» CHALLENGE 1: In the listing, rewrite the lines between the one holding "family: Lamiaceae" and the one holding "family: Velloziaceae", inclusive, changing "common name" to "vernacular name" and leaving everything else unchanged.

» PASSAGE SHOWN:
◆ ◆ ◆
One of those things that really surprised me was when he wrote of his fear of the dead. It appears in his account of his first day as a 19 year-old ‘small boy’ teacher at Ekwulu/Unubi Central School in 1951. After unloading his luggage, he looked around the premises of the school.
 
“What struck us first,” he wrote, “was that the burial ground was almost adjacent to the teachers’ house; and on looking closer we noticed that there was a recent burial at the cemetery. The traditional belief that the dead would, during the first seven days after their burial, sit on top of their graves before finally going down to rest, reared its ugly head in my mind. I was overwhelmed by this thought and I forgot the joy of starting my teaching career.”
 
Before I read that, I always thought of my father as a man who believed in sound reasoning. His arguments were supported by exhaustive analysis. I never heard him make an assumption that did not come from deep contemplation. He did not accept anything at face value. His intellectual inquiries were propelled by the desire for testable truth.
 
I grew up upholding the virtue of science, that area of study that deals with organized knowledge which can be evaluated to provide explanations beyond mere superstitions.
 
In my quiet moments, I wonder if Nigerians can emerge into modernity without first passing through their own Age of Reason, Age of Rationalism, and ultimately, Age of Enlightenment.
 
As a young man, I read the French philosopher, Rene Descartes. Descartes wrote The Discourse on the Method of Rightly Conducting One’s Reason and Seeking Truth in the Sciences. In the book first published in French in 1637, he wrote, “Je pense, donc je suis,” meaning, “I think, therefore, I am.”
◆ ◆ ◆
» CHALLENGE 2: According to the passage about the writer's father, how old was he on his first day as a teacher at Ekwulu/Unubi Central School?

Stored data entries:
◆ ◆ ◆
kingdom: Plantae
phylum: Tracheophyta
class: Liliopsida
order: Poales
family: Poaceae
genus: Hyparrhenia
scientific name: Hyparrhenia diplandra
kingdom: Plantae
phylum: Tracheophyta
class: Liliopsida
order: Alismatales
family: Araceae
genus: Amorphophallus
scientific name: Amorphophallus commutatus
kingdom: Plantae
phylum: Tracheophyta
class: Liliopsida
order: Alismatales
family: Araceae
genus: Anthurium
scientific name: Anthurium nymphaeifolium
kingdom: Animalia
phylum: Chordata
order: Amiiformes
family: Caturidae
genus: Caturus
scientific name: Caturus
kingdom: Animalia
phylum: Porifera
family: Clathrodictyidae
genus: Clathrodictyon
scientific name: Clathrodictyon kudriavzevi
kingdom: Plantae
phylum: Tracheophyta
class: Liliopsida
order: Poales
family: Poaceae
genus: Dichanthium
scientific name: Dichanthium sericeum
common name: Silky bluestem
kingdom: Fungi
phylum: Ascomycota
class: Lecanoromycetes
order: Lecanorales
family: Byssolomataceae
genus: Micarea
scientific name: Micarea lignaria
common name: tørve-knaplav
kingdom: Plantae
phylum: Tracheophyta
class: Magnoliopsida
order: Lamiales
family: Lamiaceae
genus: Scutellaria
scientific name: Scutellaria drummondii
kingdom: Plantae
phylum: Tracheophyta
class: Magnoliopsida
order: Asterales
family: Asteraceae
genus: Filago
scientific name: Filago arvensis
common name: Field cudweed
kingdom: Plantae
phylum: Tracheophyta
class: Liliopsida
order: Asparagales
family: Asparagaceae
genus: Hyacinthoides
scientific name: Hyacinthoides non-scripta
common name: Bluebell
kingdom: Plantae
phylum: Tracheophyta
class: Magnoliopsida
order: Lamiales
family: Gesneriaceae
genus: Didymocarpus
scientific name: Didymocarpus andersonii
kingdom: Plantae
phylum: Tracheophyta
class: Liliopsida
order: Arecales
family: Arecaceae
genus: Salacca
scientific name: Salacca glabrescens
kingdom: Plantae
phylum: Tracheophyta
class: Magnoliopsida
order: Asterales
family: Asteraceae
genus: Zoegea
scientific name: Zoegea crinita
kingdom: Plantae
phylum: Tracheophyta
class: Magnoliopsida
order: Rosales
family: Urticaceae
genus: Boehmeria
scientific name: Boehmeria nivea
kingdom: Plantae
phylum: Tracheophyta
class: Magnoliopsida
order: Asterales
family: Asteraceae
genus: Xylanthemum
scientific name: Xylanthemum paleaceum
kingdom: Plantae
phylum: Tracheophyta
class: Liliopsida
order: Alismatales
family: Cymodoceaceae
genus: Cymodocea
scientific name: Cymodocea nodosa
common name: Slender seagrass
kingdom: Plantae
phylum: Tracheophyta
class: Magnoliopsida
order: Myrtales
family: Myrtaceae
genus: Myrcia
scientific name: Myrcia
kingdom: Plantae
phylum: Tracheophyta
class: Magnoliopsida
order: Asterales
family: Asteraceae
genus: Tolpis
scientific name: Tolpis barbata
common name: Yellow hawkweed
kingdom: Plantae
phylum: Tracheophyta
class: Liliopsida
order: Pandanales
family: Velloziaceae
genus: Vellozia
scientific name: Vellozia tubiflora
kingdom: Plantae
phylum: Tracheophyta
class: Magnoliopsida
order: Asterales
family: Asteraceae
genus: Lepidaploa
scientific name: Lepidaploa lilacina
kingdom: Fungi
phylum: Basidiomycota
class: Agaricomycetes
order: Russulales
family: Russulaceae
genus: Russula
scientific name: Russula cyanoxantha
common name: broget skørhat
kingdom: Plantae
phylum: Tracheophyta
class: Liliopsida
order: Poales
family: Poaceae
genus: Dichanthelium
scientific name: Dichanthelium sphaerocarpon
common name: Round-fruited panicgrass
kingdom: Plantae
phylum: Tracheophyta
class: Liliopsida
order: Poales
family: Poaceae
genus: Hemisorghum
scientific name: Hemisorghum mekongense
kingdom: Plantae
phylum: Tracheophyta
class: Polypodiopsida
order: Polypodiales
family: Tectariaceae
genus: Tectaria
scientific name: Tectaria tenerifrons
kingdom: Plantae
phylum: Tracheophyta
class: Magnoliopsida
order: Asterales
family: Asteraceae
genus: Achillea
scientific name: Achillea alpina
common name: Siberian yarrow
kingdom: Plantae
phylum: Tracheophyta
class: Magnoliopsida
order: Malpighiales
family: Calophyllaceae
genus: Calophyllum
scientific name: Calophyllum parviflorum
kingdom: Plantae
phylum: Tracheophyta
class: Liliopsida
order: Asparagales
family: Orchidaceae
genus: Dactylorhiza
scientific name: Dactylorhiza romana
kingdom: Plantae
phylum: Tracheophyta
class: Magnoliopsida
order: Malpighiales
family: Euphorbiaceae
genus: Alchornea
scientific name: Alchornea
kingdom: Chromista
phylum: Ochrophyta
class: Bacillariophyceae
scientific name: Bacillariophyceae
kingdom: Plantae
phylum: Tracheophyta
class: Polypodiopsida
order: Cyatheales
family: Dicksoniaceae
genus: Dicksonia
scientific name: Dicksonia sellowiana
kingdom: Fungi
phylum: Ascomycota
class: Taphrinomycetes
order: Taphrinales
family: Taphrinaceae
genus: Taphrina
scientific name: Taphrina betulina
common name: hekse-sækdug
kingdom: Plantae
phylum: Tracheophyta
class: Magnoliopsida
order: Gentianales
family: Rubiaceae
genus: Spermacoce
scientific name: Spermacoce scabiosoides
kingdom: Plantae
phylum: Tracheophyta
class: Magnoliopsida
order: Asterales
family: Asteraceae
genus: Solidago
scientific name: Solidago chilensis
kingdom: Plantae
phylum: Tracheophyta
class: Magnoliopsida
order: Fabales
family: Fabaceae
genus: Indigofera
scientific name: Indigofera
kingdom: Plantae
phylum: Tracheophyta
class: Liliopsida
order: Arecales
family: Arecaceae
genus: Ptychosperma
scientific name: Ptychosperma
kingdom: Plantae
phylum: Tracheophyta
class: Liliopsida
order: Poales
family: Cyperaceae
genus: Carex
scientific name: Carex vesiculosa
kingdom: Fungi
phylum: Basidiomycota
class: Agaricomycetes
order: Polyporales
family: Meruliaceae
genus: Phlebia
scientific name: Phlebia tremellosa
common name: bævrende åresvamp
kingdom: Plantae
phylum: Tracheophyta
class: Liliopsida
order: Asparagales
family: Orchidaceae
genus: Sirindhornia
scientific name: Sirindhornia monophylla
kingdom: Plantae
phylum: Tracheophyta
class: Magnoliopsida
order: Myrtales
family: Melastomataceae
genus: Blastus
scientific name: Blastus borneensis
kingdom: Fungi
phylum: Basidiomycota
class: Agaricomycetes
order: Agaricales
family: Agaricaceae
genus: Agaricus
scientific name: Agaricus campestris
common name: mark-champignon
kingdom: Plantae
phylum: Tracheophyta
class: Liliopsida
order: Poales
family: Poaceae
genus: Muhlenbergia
◆ ◆ ◆
» FULL ANSWER 1:
family: Lamiaceae
genus: Scutellaria
scientific name: Scutellaria drummondii
kingdom: Plantae
phylum: Tracheophyta
class: Magnoliopsida
order: Asterales
family: Asteraceae
genus: Filago
scientific name: Filago arvensis
vernacular name: Field cudweed
kingdom: Plantae
phylum: Tracheophyta
class: Liliopsida
order: Asparagales
family: Asparagaceae
genus: Hyacinthoides
scientific name: Hyacinthoides non-scripta
vernacular name: Bluebell
kingdom: Plantae
phylum: Tracheophyta
class: Magnoliopsida
order: Lamiales
family: Gesneriaceae
genus: Didymocarpus
scientific name: Didymocarpus andersonii
kingdom: Plantae
phylum: Tracheophyta
class: Liliopsida
order: Arecales
family: Arecaceae
genus: Salacca
scientific name: Salacca glabrescens
kingdom: Plantae
phylum: Tracheophyta
class: Magnoliopsida
order: Asterales
family: Asteraceae
genus: Zoegea
scientific name: Zoegea crinita
kingdom: Plantae
phylum: Tracheophyta
class: Magnoliopsida
order: Rosales
family: Urticaceae
genus: Boehmeria
scientific name: Boehmeria nivea
kingdom: Plantae
phylum: Tracheophyta
class: Magnoliopsida
order: Asterales
family: Asteraceae
genus: Xylanthemum
scientific name: Xylanthemum paleaceum
kingdom: Plantae
phylum: Tracheophyta
class: Liliopsida
order: Alismatales
family: Cymodoceaceae
genus: Cymodocea
scientific name: Cymodocea nodosa
vernacular name: Slender seagrass
kingdom: Plantae
phylum: Tracheophyta
class: Magnoliopsida
order: Myrtales
family: Myrtaceae
genus: Myrcia
scientific name: Myrcia
kingdom: Plantae
phylum: Tracheophyta
class: Magnoliopsida
order: Asterales
family: Asteraceae
genus: Tolpis
scientific name: Tolpis barbata
vernacular name: Yellow hawkweed
kingdom: Plantae
phylum: Tracheophyta
class: Liliopsida
order: Pandanales
family: Velloziaceae

» FULL ANSWER 2: He was 19 years old.